*Task 1*: According to the bam_n_dev notebook code, what algorithm does the function use to find the optimal sample size?
*Task 2*: Continue the bam_n_dev notebook code from its last line.
***** Supplied text *****
This cell defines `bam_n_dev`, an alternative implementation of the Bayesian Assurance Method logic for model development when planning new studies. It uses a hierarchical prior and a binary search algorithm to find the optimal sample size, which can be more efficient than a linear search.

In [None]:
%reload_ext autoreload
%autoreload 2

import numpy as np
import scipy.stats as stats
from scipy.optimize import fmin


def bam_n_dev(pilot_data, hdi_width=0.1, ci=0.95, 
                             simulations=1000, target_assurance=0.8):
    """
    BAM implementation for model development sample size
    """
    # Hierarchical prior for pilot data
    alpha_hyper = stats.gamma(a=2, scale=1).rvs()
    beta_hyper = stats.gamma(a=2, scale=1).rvs()
    alpha_post = alpha_hyper + np.sum(pilot_data)
    beta_post = beta_hyper + len(pilot_data) - np.sum(pilot_data)
***** Given information *****
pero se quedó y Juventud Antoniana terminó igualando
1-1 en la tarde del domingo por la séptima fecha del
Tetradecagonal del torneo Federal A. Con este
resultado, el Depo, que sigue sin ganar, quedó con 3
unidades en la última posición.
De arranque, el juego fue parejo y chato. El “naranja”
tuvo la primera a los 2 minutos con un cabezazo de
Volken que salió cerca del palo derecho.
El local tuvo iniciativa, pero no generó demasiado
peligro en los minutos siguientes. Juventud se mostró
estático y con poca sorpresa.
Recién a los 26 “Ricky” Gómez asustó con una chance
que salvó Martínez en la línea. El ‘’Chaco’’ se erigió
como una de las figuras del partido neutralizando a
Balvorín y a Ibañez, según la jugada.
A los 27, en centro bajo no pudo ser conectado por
*****
*Exercise output 1*: A binary search algorithm.

*Exercise output 2*:
    # Binary search for optimal n
    low, high = 10, 10000
    while low <= high:
        mid = (low + high) // 2
        assurance = 0
        
        for _ in range(simulations):
            theta = stats.beta(alpha_post, beta_post).rvs()
            y_sim = stats.bernoulli(theta).rvs(mid)
            alpha_post_sim = alpha_post + np.sum(y_sim)
            beta_post_sim = beta_post + mid - np.sum(y_sim)
            
            lower, upper = beta_hdi(alpha_post_sim, beta_post_sim, ci)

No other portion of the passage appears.